After working on a real application using Aurelia for the past five months I would not recommend it to anyone that doesn’t have the skill set or the desire to become an expert in current JavaScript tooling ecosystem. I’ve probably spent days, maybe weeks just debugging different problems with using Aurelia with WebPack/Karma/Jest/Protractor/HMR. It seems the team is just spread too thin to support it all.
Having said that I really like the philosophy Aurelia has as a framework and its feature set. Also, who knows if I’ll run into similar JavaScript tooling problems when I start a new project using Vue or Angular++ so it may not be Aurelia-specific.
Hey… jQuery and bootstrap are still around (-:
Aurelia offers a complete, well designed and good coded ecosystem to build SPA’s without the need of any 3rdParty library. Vue is like React only a view library but it offers solutions for state management and routing etc. which React doesn’t. So in my eyes it’s +1 for Vue against React but a +2 for Aurelia when it’s about building SPA’s.
I’m also not a fan of a component containing business logic, view behavior and styles. Separation of concerns is in my eyes the better readable and maintainable solution.
So Aurelia in my eyes beats React and Vue for building SPA’s.

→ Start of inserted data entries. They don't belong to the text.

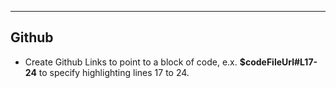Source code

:---

## Github


+ Create Github Links to point to a block of code, e.x.
  **$codeFileUrl#L17-24** to specify highlighting lines 17 to 24.
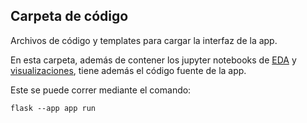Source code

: ## Carpeta de código

Archivos de código y templates para cargar la interfaz de la app. 

En esta carpeta, además de contener los jupyter notebooks de [EDA](EDA_precipitacion_Mexico.ipynb) y [visualizaciones](Altair_visualization.ipynb), tiene además el código fuente de la app.

Este se puede correr mediante el comando:

    flask --app app run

But what about shareable components? Some companies like in mine have, thanks to radical agility, multiple applications with different frameworks and it absolutely makes sense to don’t build components twice. As I wrote before some time I think that web components are not ready to use yet when your target users have other browsers than latest Chrome. Here React/Preact or Vue are in my eyes good solutions since they are based on nothing else than JavaScript which you can embed everywhere with some tricks.
We’re for instance using Preact + SCSS to build shared components because Preact have the smallest footprint and works similar to React.
It’s not really something to joke about, do you know how hard it is to convince employers to use Aurelia or to find developers that want to use Aurelia over Vue or React?
Trust me. I know (-:
Sorry to give critical opinion but that’s the way it is.
As of this time HMR doesn’t work, there’s an open issue talking about how fixing it is lower priority than getting server side rendering working.
We had to switch from Karma to Jest because you can’t test elements that use slots. There’s no movement on the issue I posted that provides repos reproducing the bug and a working repo demonstrating the test code working to prove I didn’t write the tests wrong.
After upgrading to webpack 4 by meticulously updating the webpack config, package.json, et Al to match what’s changed in the au cli scaffolded solution we got JavaScript memory heap errors when using the --watch flag. Now who knows what’s causing that problem but I guess we are the first Aurelia users running into this. I suppose I’ll create a new issue with an accompanying repo soon.
Not trying to start a flame war but these are challenges I wish I were aware of before we made a decision on a js framework. I never had to do as much low-level trouble shooting with AngularJS (and jQuery/bootstrap as someone jokingly brought those up hehehe).
Now to be fair, I haven’t used angular next or vuejs on real-world applications either so they might have the same pitfalls. But my guess is that at least using Angular we would less likely be the first users to run into similar problems due to the larger userbase.
You are rigth when you say " Also, who knows if I’ll run into similar JavaScript tooling problems when I start a new project using Vue or Angular++ so it may not be Aurelia-specific.".
The JavaScript ecosystem comes with its own issues , and of course if you whan to use any of these frameworks you must learn about all the ecosystem.